There is no situation you can’t make it through if you make up your mind to do so. People get stuck in situations of their own freewill. It’s a choice! How you go through anything is a personal choice. Many people don’t understand this, but it’s true. You can’t take a situation in and hold it in as negative. No matter the situation, you can take it in as (it is what it is) and move on from it. You must live through the moment and then move on. Too many are remaining stuck! They’re stuck and unable to move forward, because they’re holding on to what they want instead of accepting the situation as it is and continuing to live their lives. This is where the problem comes in for many of you.

How long you’ve been together doesn’t matter when it comes to your peace of mind. If a person constantly focuses on how long they were with someone it can affect their way of thinking. You get caught up on all of the time you spent together and this causes some of you to slip deeper into your depressive states. People become victims of their own circumstances when they allow their situations to keep them stuck.

STORED DATA:
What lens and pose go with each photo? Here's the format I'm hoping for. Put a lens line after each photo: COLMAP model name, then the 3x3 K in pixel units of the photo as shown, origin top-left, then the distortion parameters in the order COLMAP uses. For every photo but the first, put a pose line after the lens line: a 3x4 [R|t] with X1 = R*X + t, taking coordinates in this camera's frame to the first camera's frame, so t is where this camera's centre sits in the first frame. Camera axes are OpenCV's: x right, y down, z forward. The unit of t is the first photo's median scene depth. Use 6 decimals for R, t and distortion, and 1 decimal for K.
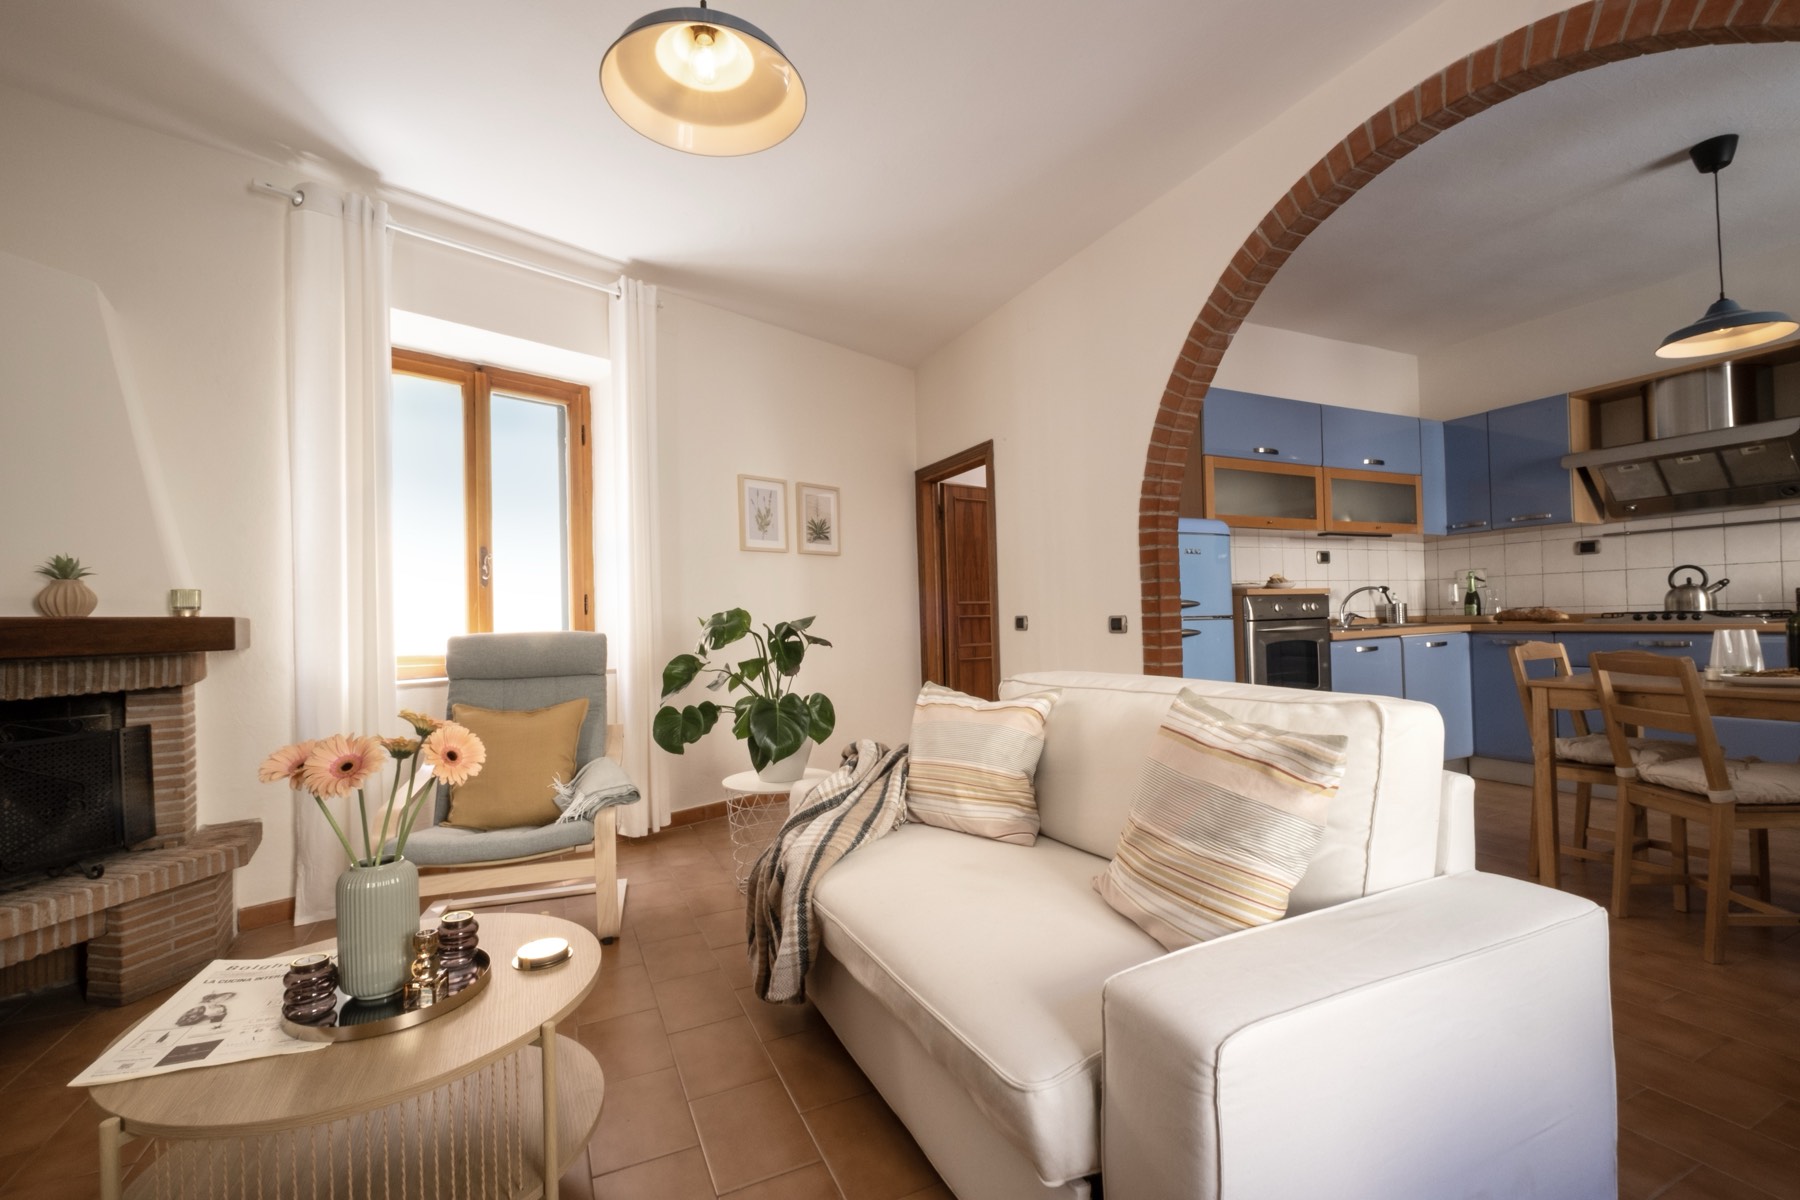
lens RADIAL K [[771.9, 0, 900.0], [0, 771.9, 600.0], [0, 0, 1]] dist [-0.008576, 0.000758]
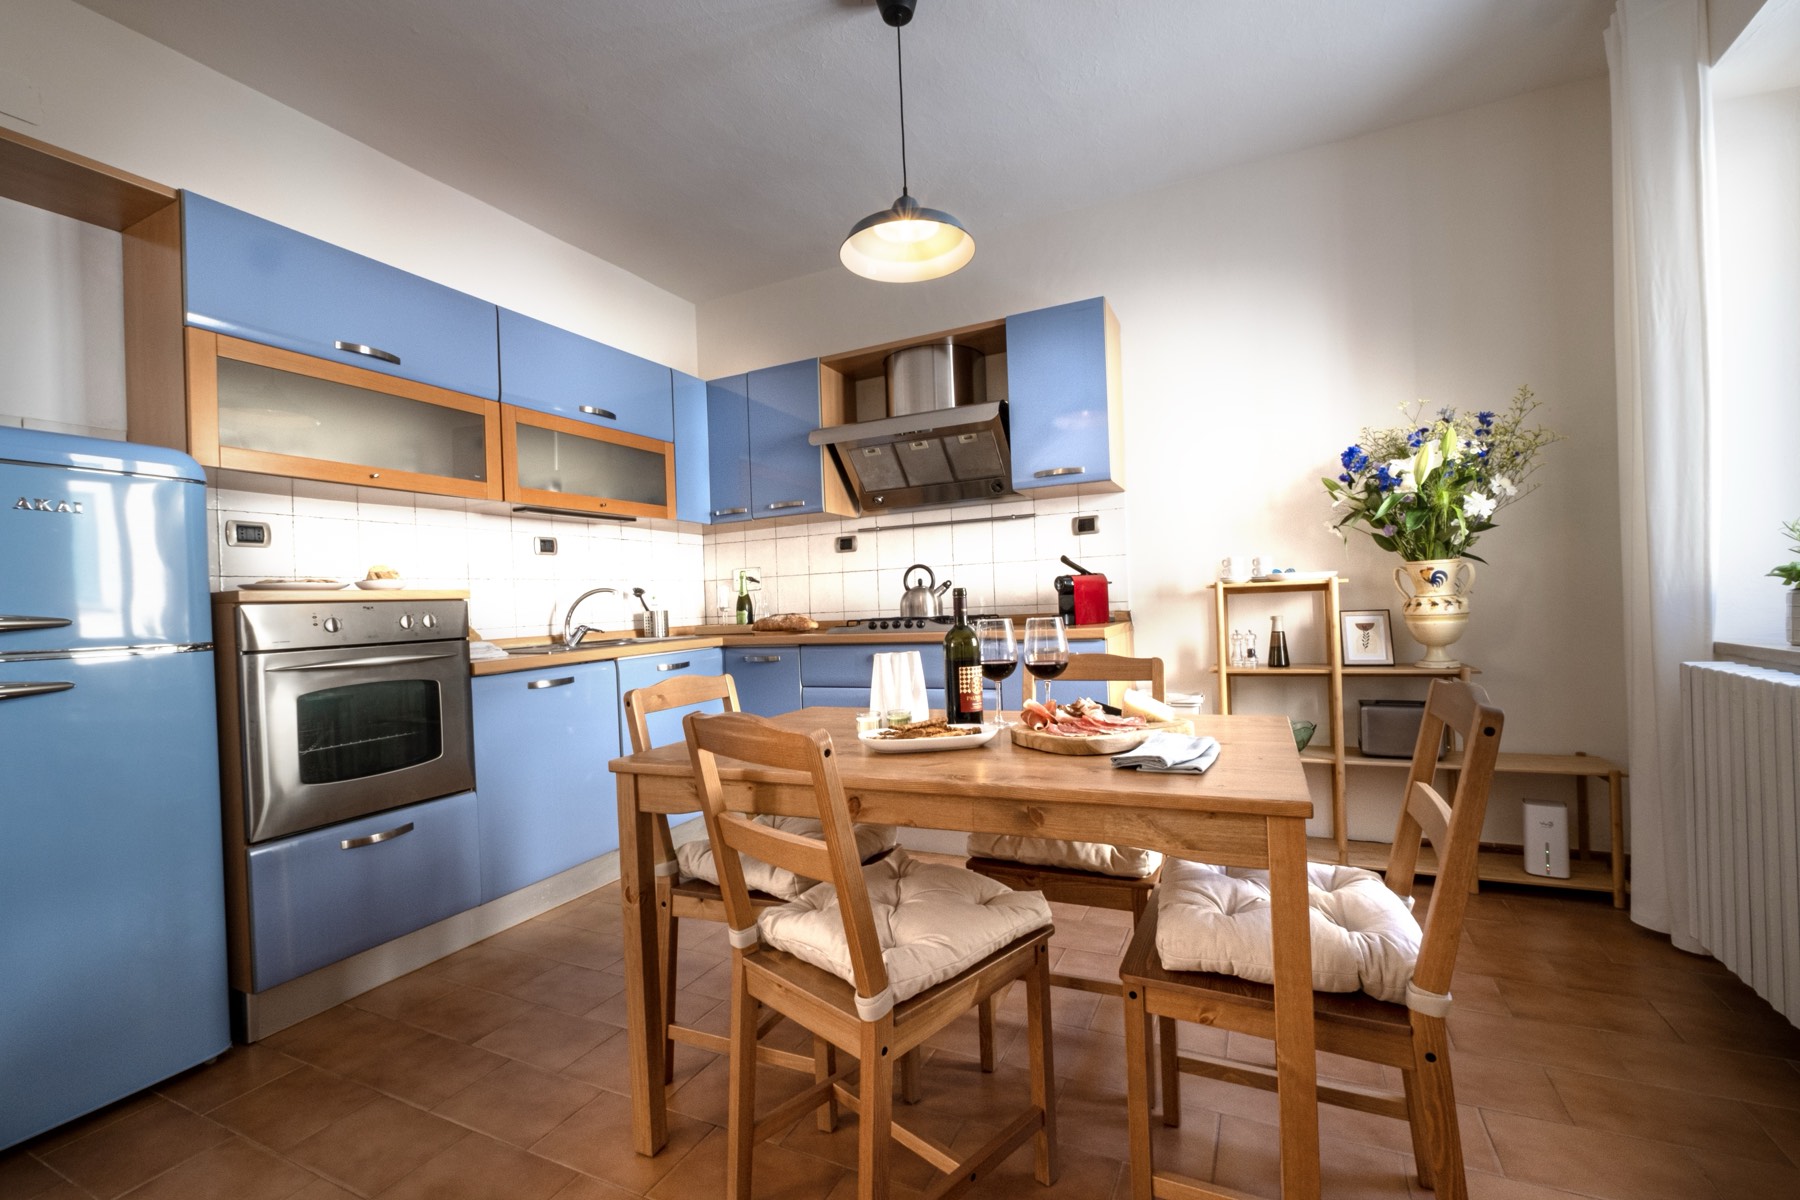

WORK REQUEST 1: In the passage on moving on from difficult situations, why does it say so many people remain stuck and unable to move forward?
WORK REQUEST 2: Write the next paragraph of the passage on moving on from difficult situations, following its last sentence.

RESPONSE BOX 1: Many people remain stuck because they hold on to what they want instead of accepting the situation as it is and continuing to live their lives.

RESPONSE BOX 2:
You and ONLY you can control how you’re thinking and acting. If it’s over, let it go. People have a right to be sad about a breakup, but you shouldn’t EVER let it knock you down and out! You should have your moment to grieve your loss, but afterwards you need to move on. Stop giving your power to someone who doesn’t want to be with you and who has moved on with their life. A breakup isn’t the end of the world. When people are totally distraught it means they’ve given all of their energy to someone else and without the other person they feel completely lost. Many in relationships are guilty of this. They fall in love and completely lose themselves in the other person. Their entire lives are circled around the person they love. Many lose focus on their dreams, because they’re engulfed in helping the other person accomplish theirs. Every single thing is surrounding the other person. In a relationship I believe you should love the other person, but not more than you love yourself. What I mean is this; when you give your everything to the other person, you tend to forget about yourself. These are the people who can’t function when their relationships end. They’re in total disbelief, denial, and shock.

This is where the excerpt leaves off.